[Source records]
*** Block opens ***
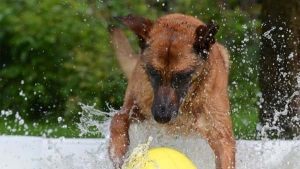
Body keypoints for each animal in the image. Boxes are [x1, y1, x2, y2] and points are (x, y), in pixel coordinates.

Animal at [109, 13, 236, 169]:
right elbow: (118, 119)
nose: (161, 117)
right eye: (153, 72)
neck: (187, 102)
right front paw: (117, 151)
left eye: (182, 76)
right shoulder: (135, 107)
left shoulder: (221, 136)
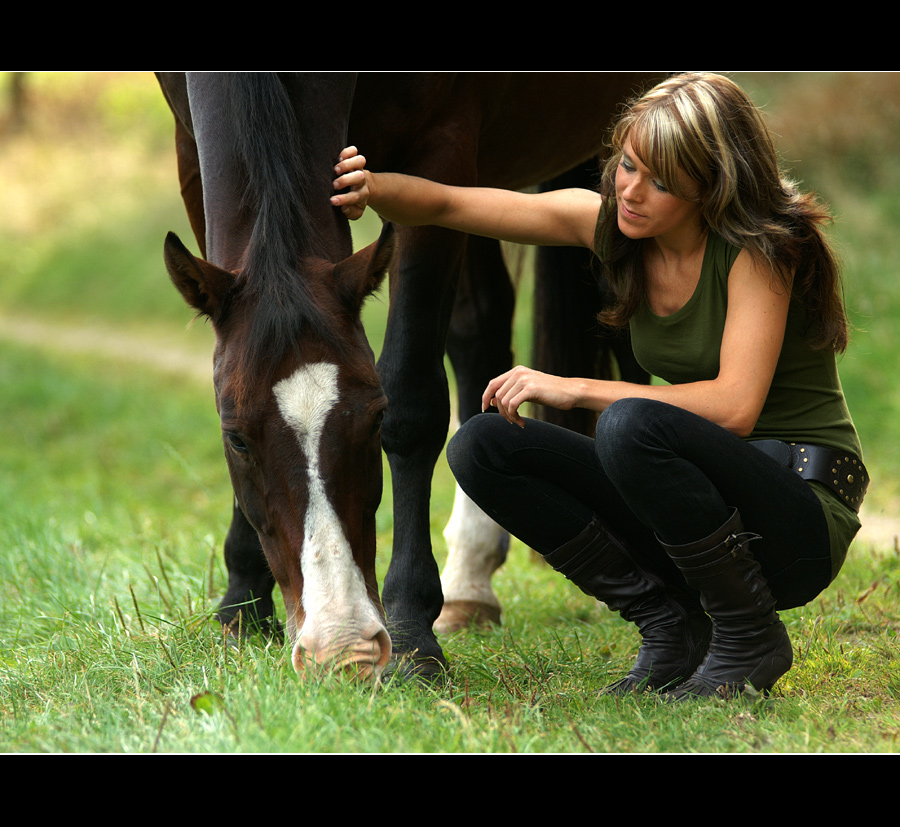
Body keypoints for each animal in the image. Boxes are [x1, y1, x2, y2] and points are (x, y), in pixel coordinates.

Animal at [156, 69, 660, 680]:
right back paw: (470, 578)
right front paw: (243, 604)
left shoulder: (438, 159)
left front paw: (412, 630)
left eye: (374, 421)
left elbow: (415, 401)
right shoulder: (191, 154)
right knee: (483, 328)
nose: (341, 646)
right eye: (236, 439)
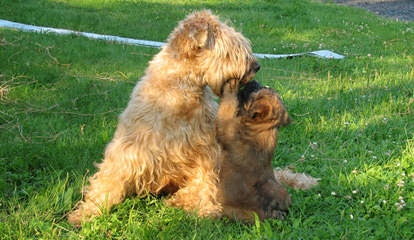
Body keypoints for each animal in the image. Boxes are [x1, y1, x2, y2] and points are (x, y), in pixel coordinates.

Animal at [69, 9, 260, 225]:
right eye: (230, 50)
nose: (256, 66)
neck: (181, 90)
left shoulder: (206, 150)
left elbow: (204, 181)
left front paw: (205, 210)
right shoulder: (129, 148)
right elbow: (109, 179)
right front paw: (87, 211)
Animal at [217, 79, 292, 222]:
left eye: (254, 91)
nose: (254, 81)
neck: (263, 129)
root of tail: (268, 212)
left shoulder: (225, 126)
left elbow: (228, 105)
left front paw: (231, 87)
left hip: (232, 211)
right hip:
*** Block closes ***
- _WORK TO COMPLETE_:
Your answer must be the exact lines from the start of the data through the line with "left shoulder: (221, 136)", inclusive, and nothing else; pictures do not belong in it.

- _SOLUTION BELOW_:
Body keypoints for each animal in the image. Boxes are [x1, y1, x2, y2] and points are (x, y), in pixel coordinates.

Animal at [109, 13, 236, 169]:
right elbow: (118, 119)
nose: (161, 117)
right eye: (153, 72)
neck: (187, 102)
right front paw: (117, 151)
left eye: (182, 76)
right shoulder: (135, 107)
left shoulder: (221, 136)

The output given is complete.